In 2018, ex Secretary of State for Environment, Food & Rural Affairs, Michael Gove, proposed enforced measurement and mandatory targets to reduce food waste. Now, almost five years later, the government has announced it has ‘no plans’ to implement this.

The UK already faces a challenge to meet Sustainable Development Goal 12.3 to halve food waste by 2030, but now how is this possible when companies aren’t required to measure food waste?

How much food does the UK waste?

The UK ranks disappointingly low for food sustainability, considering its status as a global power – coming in 20th out of 78 countries on the Food Sustainability Index – and an estimated 9.5 million tonnes, equivalent to £14 billion worth of food, is wasted each year..
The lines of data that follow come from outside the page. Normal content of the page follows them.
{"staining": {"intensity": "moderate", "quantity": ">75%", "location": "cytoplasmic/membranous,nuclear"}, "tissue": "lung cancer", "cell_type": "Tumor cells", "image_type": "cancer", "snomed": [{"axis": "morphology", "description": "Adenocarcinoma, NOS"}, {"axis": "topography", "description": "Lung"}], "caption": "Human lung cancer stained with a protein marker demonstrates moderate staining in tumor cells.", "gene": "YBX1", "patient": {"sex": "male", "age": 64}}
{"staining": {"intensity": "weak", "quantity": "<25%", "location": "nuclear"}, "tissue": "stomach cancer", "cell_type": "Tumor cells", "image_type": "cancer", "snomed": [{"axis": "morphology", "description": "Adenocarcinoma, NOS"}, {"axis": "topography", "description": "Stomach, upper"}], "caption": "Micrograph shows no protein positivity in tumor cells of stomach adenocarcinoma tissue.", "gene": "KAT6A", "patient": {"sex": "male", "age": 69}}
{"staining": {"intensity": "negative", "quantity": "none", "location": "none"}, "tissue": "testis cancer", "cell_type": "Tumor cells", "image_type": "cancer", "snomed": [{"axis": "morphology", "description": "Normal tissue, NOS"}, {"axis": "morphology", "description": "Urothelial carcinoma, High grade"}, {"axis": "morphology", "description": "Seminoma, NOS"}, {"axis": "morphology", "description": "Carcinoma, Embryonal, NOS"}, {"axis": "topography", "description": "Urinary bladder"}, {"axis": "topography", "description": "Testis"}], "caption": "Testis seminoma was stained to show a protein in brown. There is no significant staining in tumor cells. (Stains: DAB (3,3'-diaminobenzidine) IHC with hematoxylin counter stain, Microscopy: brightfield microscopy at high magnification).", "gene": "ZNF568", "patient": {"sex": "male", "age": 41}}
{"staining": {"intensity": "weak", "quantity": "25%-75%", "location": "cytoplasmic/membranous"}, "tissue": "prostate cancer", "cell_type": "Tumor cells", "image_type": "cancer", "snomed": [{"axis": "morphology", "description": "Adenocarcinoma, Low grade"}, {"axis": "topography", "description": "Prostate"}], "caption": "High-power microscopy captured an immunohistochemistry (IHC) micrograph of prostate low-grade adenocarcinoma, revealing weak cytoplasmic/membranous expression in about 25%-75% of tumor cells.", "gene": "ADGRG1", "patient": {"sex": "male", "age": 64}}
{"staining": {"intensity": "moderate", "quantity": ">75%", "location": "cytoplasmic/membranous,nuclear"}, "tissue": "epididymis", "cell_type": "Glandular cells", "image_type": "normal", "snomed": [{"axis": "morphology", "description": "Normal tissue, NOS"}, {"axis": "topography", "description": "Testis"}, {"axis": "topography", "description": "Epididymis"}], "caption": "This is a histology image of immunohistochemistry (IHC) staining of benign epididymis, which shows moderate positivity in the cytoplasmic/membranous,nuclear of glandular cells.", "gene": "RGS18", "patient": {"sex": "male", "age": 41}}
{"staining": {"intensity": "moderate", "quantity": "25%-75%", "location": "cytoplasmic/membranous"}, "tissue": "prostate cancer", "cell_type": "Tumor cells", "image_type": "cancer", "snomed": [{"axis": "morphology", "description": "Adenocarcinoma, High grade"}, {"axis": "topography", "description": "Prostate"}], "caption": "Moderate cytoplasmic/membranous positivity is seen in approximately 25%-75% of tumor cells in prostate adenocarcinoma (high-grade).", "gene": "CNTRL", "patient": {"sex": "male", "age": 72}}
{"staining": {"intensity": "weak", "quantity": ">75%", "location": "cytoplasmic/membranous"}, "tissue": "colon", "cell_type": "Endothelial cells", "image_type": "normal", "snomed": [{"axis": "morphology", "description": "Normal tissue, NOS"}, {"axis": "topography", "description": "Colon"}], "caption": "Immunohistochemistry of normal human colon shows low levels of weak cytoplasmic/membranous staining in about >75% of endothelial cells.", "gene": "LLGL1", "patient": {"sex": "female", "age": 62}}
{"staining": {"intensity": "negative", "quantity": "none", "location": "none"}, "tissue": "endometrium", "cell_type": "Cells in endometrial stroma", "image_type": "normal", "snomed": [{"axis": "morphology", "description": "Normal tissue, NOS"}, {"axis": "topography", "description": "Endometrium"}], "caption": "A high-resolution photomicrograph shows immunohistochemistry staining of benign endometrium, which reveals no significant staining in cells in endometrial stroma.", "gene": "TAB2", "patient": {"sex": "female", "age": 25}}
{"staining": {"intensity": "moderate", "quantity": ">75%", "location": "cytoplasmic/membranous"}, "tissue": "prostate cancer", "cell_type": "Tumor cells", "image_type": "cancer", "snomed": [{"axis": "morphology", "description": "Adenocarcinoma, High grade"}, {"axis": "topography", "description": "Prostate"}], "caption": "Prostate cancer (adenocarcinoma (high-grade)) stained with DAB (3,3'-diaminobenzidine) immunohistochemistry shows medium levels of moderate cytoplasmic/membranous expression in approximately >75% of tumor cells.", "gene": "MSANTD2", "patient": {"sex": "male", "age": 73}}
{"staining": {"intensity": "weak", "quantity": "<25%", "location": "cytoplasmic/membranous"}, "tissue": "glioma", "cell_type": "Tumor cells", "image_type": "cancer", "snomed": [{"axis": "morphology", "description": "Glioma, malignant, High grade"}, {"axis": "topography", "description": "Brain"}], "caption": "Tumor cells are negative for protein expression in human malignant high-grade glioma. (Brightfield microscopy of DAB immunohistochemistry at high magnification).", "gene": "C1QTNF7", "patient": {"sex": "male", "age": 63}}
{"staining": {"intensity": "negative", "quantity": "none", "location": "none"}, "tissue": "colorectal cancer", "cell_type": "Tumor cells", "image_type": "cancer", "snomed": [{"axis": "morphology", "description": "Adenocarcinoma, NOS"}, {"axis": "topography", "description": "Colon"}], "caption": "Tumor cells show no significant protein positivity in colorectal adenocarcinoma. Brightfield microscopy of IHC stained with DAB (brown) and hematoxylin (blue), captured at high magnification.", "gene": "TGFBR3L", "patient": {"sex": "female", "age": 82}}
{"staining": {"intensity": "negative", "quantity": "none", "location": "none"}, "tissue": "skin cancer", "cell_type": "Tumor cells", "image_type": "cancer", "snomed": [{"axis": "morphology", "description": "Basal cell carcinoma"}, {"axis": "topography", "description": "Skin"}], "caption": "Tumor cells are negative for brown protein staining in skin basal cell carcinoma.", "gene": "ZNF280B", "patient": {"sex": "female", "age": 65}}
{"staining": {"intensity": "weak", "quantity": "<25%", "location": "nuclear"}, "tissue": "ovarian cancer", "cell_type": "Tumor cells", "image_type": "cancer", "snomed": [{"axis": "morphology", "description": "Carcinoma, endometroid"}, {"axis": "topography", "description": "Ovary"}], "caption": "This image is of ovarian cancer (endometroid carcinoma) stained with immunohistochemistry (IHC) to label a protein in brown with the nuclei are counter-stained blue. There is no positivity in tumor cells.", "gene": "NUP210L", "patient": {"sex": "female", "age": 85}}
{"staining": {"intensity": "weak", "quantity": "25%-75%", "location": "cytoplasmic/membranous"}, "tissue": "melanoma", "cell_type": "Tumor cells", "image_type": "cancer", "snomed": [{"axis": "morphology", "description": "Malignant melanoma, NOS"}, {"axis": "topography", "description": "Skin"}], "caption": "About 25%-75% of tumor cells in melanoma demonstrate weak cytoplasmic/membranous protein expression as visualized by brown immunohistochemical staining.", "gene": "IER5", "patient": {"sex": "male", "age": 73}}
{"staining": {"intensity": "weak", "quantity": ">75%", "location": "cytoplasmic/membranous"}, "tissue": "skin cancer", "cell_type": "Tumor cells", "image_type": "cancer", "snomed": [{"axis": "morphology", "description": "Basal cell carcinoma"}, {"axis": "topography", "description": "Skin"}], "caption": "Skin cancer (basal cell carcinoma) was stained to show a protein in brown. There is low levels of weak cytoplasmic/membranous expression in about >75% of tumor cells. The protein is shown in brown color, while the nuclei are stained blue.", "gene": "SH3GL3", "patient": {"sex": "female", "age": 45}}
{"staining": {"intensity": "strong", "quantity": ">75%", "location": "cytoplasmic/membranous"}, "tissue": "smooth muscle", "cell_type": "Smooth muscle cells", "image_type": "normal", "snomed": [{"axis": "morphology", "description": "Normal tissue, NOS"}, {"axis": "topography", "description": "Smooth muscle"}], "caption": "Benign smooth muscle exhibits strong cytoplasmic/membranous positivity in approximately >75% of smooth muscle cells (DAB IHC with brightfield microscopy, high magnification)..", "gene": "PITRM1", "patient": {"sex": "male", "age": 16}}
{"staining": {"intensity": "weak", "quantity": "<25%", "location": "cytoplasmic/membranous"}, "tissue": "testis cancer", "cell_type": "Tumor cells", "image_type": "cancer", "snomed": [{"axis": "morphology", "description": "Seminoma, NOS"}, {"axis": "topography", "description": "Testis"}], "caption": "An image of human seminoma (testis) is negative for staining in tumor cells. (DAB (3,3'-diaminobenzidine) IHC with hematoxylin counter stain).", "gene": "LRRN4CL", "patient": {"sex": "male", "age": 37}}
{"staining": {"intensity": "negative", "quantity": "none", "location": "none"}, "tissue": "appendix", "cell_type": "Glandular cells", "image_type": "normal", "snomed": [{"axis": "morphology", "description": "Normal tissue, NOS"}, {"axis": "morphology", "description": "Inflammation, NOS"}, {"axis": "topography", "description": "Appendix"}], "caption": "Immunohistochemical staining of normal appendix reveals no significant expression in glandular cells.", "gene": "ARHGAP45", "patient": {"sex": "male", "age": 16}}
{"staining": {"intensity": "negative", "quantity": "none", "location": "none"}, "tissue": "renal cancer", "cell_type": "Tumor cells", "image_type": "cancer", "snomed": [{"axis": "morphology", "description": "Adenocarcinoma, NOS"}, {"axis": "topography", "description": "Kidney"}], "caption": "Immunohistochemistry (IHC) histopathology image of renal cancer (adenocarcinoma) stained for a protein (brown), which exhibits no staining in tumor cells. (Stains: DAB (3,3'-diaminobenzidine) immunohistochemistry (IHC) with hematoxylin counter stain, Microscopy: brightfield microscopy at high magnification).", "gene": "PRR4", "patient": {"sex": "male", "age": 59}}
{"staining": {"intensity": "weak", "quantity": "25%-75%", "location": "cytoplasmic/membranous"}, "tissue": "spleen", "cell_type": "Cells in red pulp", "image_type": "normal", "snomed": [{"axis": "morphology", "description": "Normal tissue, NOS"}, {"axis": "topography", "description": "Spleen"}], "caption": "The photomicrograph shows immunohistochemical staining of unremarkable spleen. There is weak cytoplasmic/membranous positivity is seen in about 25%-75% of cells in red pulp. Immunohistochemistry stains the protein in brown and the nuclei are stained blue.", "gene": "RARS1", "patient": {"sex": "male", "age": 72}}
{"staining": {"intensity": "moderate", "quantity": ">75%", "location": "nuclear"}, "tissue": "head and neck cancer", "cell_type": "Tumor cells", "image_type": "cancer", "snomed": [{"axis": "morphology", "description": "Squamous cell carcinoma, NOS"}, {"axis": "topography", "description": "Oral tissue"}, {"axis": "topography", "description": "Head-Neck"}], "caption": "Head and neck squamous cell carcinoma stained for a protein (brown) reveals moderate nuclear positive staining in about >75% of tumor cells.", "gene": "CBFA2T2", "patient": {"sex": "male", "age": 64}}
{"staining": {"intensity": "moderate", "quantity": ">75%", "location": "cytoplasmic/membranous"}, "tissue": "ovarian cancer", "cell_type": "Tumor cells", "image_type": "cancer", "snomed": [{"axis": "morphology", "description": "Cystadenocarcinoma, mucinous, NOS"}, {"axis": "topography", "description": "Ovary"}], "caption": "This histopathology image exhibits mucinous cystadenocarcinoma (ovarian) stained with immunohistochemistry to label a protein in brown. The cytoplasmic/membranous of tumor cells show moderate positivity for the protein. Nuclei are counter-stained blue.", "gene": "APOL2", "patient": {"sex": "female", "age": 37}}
However, there is a huge gap of recorded and accurate data of food waste – in fact, the last time food waste was accurately reported was in 2011, so it is hard to set achievable goals to reduce it.

Would Gove’s original plans have been beneficial?

Simply counting and reporting food waste is no sustainability intervention, but Europe has been showing the rest of the world how it’s done. In July 2023, The European Commission proposed legally binding targets, including a 30% food waste reduction for households, restaurants and retail. Under the plans, EU members will be legally obliged to reduce food waste in stores, restaurants and households by 30% by the end of 2030.

This is the kind of approach that the UK needs to follow suit and adopt, but it seems that we will not be able to match anything similar to these goals, now that Michael Gove’s plans have been scrapped.

On the other hand, it could be argued that enforced food measuring could have a negative effect on the food and hospitality industry, as the time taken to report the waste will not be an efficient way to encourage the longevity and success of new restaurants. Whatever approach the UK takes, it’s vital that hospitality businesses are supported to ensure that the process is sustainable and beneficial.

What other efforts are being made for food sustainability?

Many corporations across the UK have already taken the initiative to improve their food sustainability. For example, Tesco was the first UK supermarket to report food waste data in 2013 and it’s working with the World Wide Fund for Nature to set a standard for reporting food waste.

Wastage of edible but cosmetically imperfect food is also questioned by websites such as online food market, Rubies in the Rubble, and Sainsbury’s has introduced a ‘taste me, don’t waste me’ £2 box of surplus fruit and vegetables, similar to Lidl’s ‘Wonky Veg’ box.

However, without legally binding targets or measurements, it’s very hard to combat food waste. With this in mind, it’s likely that the UK public – 61% claiming to be either concerned or very concerned about food sustainability – will continue to pressure the UK government to finally take action to reduce food waste.

So, do you think Government intervention is necessary to curb food waste? And what is your hospitality business doing to reduce it?